Example 3: Tail the daemon log
# pm2
pm2 logs textme
# Standalone
tail -f ~/.local/log/claude-imessage.log
Example 4: MCP-only alternative (no daemon)
If the user wants Sendblue messaging available to Claude Code as tools but does not want a polling daemon listening for inbound commands, they can register Sendblue as an MCP server instead:
claude mcp add sendblue_api \
--env SENDBLUE_API_API_KEY=your-api-key \
--env SENDBLUE_API_API_SECRET=your-api-secret \
-- npx -y sendblue-api-mcp --client=claude-code --tools=all
This gives Claude outbound Sendblue tools inside a session but does not open the inbound phone-controls-Claude channel that textme provides. Pick textme when "text Claude from anywhere" is the goal; pick MCP when Claude only needs to send.
Best Practices
- ✅ Whitelist exactly one phone number to start. The whitelist is the security boundary; expand it slowly and only to numbers the user controls.
- ✅ Run the daemon as a regular user, never as root or via
sudo. - ✅ Start in a sandbox directory for first tests (
cd ~/textme-sandbox), not in~or a real repo. - ✅ Verify the non-whitelist ignore path before enabling auto-start. A daemon that processes any sender is an open shell on the host.
- ✅ Keep
pollIntervalMs≥ 5000 unless the user understands the Sendblue rate limits and cost implications. - ❌ Don't share the Sendblue number publicly. Even with a whitelist, the host is doing per-message work; a flood from an unknown sender still costs polling cycles.
- ❌ Don't store
config.jsonin a repo, dotfiles backup, or cloud sync — it contains API credentials and the user's phone number. - ❌ Don't run the daemon on a shared machine without considering what every other user of that machine can now reach by sending an SMS.
Limitations
- Outbound-only flows do not need this skill. For "text me when X finishes" use [[sendblue-notify]]; running a daemon is overkill.

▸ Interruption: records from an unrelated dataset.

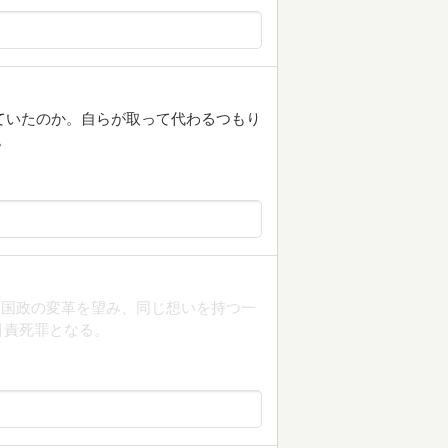
っていたのか。自らが取って代わるつもり
。
、国政の変革を望み、同じ想いを持つ一
引責死罪となる。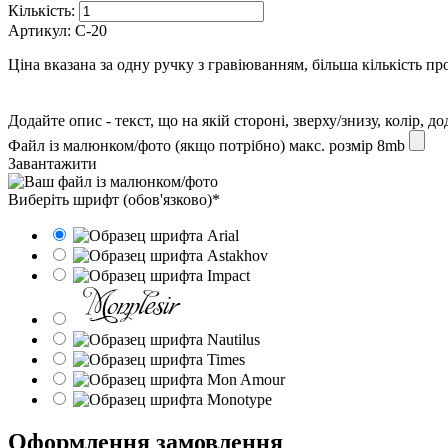
Кількість:
Артикул:
C-20
Ціна вказана за одну ручку з гравіюванням, більша кількість пр
Додайте опис - текст, що на якій стороні, зверху/знизу, колір, д
Файл із малюнком/фото (якщо потрібно) макс. розмір 8mb
Завантажити
Виберіть шрифт (обов'язково)*
Оформлення замовлення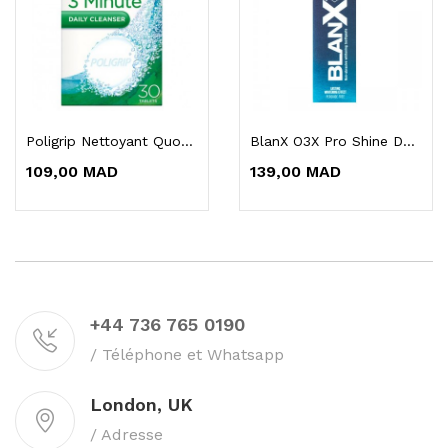
Poligrip Nettoyant Quotidien De Prothèse *30
BlanX O3X Pro Shine Dentifrice Blanchissant
109,00 MAD
139,00 MAD
+44 736 765 0190
/ Téléphone et Whatsapp
London, UK
/ Adresse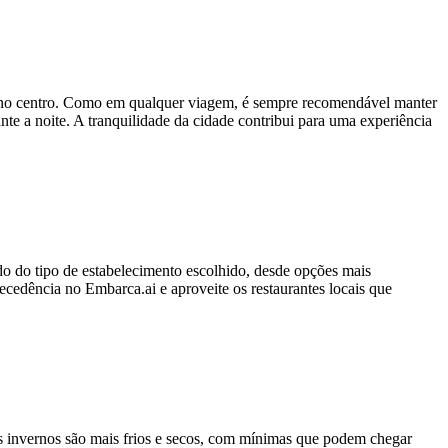
s e no centro. Como em qualquer viagem, é sempre recomendável manter
nte a noite. A tranquilidade da cidade contribui para uma experiência
 do tipo de estabelecimento escolhido, desde opções mais
cedência no Embarca.ai e aproveite os restaurantes locais que
s invernos são mais frios e secos, com mínimas que podem chegar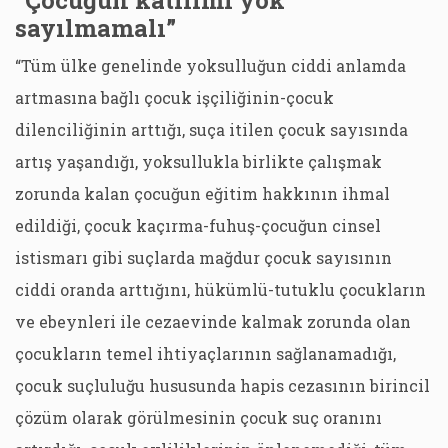
“Çocuğun katılımı yok
sayılmamalı”
“Tüm ülke genelinde yoksulluğun ciddi anlamda
artmasına bağlı çocuk işçiliğinin-çocuk
dilenciliğinin arttığı, suça itilen çocuk sayısında
artış yaşandığı, yoksullukla birlikte çalışmak
zorunda kalan çocuğun eğitim hakkının ihmal
edildiği, çocuk kaçırma-fuhuş-çocuğun cinsel
istismarı gibi suçlarda mağdur çocuk sayısının
ciddi oranda arttığını, hükümlü-tutuklu çocukların
ve ebeynleri ile cezaevinde kalmak zorunda olan
çocukların temel ihtiyaçlarının sağlanamadığı,
çocuk suçluluğu hususunda hapis cezasının birincil
çözüm olarak görülmesinin çocuk suç oranını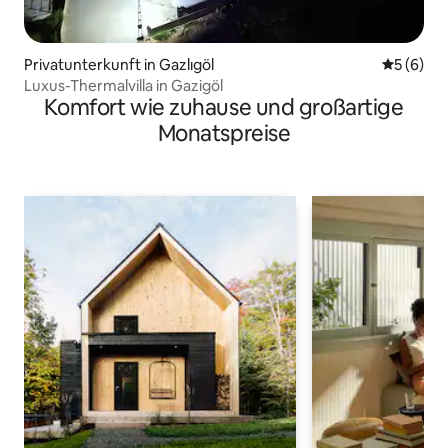
Privatunterkunft in Gazlıgöl
Durchschn
5 (6)
Luxus-Thermalvilla in Gazigöl
Komfort wie zuhause und großartige
Monatspreise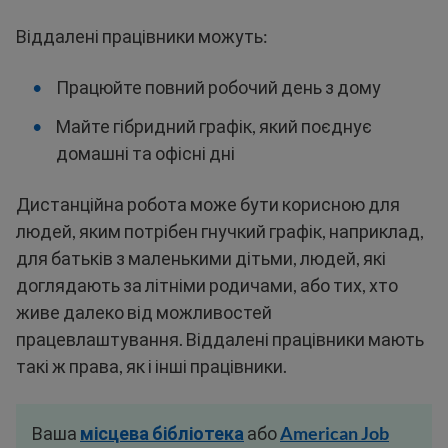
Віддалені працівники можуть:
Працюйте повний робочий день з дому
Майте гібридний графік, який поєднує
домашні та офісні дні
Дистанційна робота може бути корисною для
людей, яким потрібен гнучкий графік, наприклад,
для батьків з маленькими дітьми, людей, які
доглядають за літніми родичами, або тих, хто
живе далеко від можливостей
працевлаштування. Віддалені працівники мають
такі ж права, як і інші працівники.
Ваша
місцева
бібліотека
або
American Job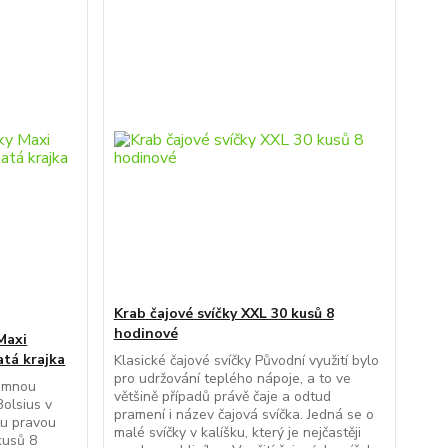
Krab čajové svíčky XXL 30 kusů 8
hodinové
Maxi
atá krajka
Klasické čajové svíčky Původní využití bylo
pro udržování teplého nápoje, a to ve
jemnou
většině případů právě čaje a odtud
Bolsius v
pramení i název čajová svíčka. Jedná se o
tu pravou
malé svíčky v kalíšku, který je nejčastěji
kusů 8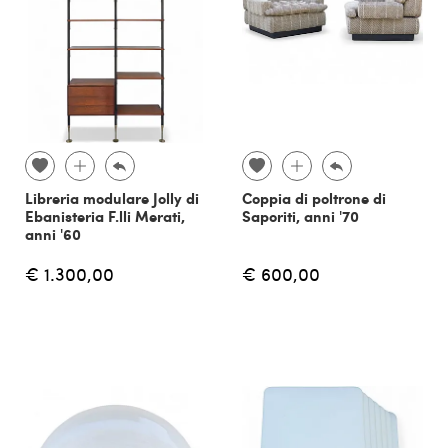
Libreria modulare Jolly di
Coppia di poltrone di
Ebanisteria F.lli Merati,
Saporiti, anni '70
anni '60
€ 1.300,00
€ 600,00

- Voice transcription requires a separate OpenAI API key. Without it, voice notes are dropped or surfaced as un-transcribed audio depending on daemon version.
- The daemon polls on an interval — there is no push delivery. Expect single-digit-second latency between message receipt and Claude response.

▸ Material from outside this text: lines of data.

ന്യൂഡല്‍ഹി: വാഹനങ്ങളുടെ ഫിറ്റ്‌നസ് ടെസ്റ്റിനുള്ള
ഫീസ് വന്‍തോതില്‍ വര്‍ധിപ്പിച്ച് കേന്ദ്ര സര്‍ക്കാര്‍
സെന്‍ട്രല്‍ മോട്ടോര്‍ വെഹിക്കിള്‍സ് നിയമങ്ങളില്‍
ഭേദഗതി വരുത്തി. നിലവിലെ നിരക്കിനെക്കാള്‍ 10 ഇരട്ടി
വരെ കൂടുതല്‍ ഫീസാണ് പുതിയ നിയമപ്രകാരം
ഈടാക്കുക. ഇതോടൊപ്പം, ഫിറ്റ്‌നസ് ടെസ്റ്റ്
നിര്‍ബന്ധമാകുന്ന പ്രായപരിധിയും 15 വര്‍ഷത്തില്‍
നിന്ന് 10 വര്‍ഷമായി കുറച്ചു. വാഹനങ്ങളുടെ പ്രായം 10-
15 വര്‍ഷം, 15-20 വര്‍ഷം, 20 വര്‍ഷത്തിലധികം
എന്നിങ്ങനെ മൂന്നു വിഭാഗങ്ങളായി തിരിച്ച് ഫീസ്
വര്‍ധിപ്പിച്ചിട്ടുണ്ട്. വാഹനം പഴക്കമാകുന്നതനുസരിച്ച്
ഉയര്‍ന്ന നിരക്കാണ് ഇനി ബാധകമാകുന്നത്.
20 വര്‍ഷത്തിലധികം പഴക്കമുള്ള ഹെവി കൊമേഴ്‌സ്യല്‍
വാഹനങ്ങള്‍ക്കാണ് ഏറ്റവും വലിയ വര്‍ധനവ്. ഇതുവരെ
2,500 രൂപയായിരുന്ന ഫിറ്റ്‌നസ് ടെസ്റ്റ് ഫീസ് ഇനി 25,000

- One conversation, one machine. This is a per-host daemon, not a multi-tenant service. Two daemons sharing one Sendblue number will both try to handle every inbound message.
- Sendblue free-plan verification still applies. The user's phone must have texted the Sendblue number once before outbound responses from Claude reach the user (see [[sendblue-cli]] limitations).